The costs of marketing to a Chinese audience also may be prohibitive for small businesses, said Mark Tanner, founder of China Skinny, a Shanghai-based consultancy that advises US brands on selling to the country.

"A million full-time paying jobs in the US would be quite difficult," he said. "To be really successful in China, you need to be on the ground, be responsive in the middle of the night US time and also speak Chinese to really understand the customers."

Alibaba has solutions for those issues, Evans said, and they're called Taobao Partners. Hundreds of translation and customer-service agencies help US companies with details including corporate registrations, foreign exchange, product designs and returns. They're mostly China-based, third-party companies with offices in different time zones, Evans said.

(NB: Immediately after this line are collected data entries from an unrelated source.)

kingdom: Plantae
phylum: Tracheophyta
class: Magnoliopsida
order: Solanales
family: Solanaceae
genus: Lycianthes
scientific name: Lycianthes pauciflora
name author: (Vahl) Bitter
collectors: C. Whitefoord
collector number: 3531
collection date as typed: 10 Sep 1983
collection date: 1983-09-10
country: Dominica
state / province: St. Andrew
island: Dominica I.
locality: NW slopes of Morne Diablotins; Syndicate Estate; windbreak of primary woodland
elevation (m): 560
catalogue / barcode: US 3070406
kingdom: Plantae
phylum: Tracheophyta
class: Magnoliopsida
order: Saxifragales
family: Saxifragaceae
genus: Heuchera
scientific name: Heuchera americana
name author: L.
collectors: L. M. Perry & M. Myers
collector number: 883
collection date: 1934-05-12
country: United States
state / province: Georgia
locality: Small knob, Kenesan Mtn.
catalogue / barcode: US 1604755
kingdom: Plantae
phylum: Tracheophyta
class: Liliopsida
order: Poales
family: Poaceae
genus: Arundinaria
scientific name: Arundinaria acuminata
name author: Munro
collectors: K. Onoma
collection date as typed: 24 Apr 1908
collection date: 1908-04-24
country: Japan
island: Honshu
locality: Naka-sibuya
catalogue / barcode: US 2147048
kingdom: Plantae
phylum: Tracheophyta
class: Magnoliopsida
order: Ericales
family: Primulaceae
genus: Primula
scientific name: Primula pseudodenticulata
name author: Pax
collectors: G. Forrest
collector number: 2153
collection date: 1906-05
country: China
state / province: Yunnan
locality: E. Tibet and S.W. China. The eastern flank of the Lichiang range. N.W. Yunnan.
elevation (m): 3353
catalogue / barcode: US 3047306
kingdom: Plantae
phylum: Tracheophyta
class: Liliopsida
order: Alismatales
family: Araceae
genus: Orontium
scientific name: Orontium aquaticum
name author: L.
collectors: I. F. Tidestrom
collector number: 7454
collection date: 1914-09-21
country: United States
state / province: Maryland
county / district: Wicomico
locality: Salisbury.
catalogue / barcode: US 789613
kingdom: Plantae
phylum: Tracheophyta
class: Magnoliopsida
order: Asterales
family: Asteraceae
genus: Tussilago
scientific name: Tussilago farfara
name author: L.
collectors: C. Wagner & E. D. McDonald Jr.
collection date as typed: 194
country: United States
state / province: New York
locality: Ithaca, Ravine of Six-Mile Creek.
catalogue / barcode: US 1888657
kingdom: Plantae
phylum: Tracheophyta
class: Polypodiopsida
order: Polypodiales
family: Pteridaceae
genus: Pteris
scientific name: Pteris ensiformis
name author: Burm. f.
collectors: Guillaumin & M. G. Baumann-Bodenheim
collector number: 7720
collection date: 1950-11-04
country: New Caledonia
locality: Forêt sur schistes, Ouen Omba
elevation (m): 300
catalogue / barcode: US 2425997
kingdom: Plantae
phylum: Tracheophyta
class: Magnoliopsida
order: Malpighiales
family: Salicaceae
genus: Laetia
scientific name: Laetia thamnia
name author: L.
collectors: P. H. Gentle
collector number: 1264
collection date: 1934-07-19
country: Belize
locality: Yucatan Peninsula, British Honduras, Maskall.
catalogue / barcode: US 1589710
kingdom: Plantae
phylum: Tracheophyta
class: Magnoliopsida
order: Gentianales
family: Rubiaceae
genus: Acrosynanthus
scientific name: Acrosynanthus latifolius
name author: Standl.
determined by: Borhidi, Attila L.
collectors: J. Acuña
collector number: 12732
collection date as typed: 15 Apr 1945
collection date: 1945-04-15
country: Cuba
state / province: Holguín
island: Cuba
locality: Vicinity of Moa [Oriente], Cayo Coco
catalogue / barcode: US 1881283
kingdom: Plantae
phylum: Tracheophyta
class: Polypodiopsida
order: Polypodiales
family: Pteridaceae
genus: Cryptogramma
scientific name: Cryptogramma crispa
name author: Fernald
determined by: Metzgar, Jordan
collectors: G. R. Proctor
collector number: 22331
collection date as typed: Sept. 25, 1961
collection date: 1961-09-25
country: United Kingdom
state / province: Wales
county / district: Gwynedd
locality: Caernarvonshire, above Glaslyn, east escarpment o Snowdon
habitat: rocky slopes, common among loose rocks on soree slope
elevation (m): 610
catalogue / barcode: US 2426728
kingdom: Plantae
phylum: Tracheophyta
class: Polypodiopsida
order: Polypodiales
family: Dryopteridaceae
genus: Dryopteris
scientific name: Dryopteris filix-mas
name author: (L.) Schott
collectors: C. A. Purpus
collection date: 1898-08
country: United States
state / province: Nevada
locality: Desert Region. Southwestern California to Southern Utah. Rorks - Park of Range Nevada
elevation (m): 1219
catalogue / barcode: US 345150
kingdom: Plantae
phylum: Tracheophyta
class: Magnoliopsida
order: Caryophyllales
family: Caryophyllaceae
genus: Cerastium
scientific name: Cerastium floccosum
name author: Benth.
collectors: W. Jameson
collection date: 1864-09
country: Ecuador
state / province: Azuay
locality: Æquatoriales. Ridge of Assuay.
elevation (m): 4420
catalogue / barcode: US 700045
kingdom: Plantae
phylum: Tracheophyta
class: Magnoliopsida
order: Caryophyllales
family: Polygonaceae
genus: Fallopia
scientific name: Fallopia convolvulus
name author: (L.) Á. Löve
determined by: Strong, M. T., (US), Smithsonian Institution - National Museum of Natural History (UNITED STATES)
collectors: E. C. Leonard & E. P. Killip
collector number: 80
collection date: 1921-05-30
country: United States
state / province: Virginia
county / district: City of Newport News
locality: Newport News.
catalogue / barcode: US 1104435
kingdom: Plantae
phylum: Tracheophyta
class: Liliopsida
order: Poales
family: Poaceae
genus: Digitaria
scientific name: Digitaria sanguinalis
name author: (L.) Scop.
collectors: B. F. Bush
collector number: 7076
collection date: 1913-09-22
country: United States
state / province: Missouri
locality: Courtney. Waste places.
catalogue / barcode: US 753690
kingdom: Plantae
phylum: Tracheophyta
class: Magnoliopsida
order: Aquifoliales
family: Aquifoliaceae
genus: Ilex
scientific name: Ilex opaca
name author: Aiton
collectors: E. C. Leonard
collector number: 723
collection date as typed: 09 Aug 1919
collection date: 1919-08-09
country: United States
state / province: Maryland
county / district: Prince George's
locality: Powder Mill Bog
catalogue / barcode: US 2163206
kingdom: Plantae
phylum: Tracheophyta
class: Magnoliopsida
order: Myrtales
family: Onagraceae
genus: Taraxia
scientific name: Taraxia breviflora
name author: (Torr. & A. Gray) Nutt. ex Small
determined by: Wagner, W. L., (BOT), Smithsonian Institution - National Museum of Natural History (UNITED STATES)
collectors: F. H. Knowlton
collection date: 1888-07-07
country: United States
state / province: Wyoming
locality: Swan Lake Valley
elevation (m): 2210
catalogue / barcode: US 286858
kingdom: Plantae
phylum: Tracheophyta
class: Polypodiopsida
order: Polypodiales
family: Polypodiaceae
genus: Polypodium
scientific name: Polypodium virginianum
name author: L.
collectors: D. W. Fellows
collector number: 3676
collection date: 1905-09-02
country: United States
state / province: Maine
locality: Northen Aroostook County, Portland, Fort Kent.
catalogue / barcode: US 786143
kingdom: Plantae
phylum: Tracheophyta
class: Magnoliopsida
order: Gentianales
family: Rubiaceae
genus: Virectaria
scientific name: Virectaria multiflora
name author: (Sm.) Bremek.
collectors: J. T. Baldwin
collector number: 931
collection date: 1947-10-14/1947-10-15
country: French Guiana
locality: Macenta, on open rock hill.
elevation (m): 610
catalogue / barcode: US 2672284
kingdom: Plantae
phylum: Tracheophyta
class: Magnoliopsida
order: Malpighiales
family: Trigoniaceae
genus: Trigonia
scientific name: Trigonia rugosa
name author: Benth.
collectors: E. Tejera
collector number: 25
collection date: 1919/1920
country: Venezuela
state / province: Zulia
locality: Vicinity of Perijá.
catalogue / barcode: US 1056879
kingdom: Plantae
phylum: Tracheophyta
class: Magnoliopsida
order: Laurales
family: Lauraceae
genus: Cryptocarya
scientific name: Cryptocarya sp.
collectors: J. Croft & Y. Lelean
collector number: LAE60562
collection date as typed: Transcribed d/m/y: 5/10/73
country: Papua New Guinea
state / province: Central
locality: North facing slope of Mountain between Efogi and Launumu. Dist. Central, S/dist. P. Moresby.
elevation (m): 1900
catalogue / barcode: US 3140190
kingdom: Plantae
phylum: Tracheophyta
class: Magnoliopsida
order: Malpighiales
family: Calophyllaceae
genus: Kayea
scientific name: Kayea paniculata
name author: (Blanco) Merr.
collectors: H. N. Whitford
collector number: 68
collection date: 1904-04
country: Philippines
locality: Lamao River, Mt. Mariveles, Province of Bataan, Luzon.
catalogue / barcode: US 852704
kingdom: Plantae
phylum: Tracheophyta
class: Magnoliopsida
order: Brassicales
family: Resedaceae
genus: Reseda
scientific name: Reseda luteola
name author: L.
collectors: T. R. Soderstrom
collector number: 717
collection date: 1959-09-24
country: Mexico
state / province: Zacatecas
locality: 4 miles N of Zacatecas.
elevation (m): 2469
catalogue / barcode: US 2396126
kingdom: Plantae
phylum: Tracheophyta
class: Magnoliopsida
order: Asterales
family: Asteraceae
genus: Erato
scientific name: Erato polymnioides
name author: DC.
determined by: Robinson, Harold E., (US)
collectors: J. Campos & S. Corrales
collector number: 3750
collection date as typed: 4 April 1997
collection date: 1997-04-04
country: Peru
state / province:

"This is China. There's no problem you can't throw a thousand bodies at," said Michael Zakkour, the Asia Pacific practice vice-president of Tompkins International China who helps connect Western businesses with Taobao Partners.

He estimates there're as many as 6,000 of those.

He said: "As wave after wave of new brands come and start selling, those partners will easily add more capacity or a whole slew of new ones will pop up."

Alibaba also uses affiliate Cainiao Smart Logistics Network Ltd to help sellers such as New York-based Jed Stiller, whose Stadium Goods ships limited-edition Nike and Adidas sneakers from Delaware to Shanghai.

Stiller said as much as 10 percent of his projected $100 million in annual transactions comes from Alibaba's Tmall Global platform. If that reaches 15 percent, he may hire as many as 70 people to focus on that business.

"In order to scale this, we have to be able to help small businesses in the US with buyer and seller services," Evans said. "If they hired their own Taobao Partners, it would be way too expensive."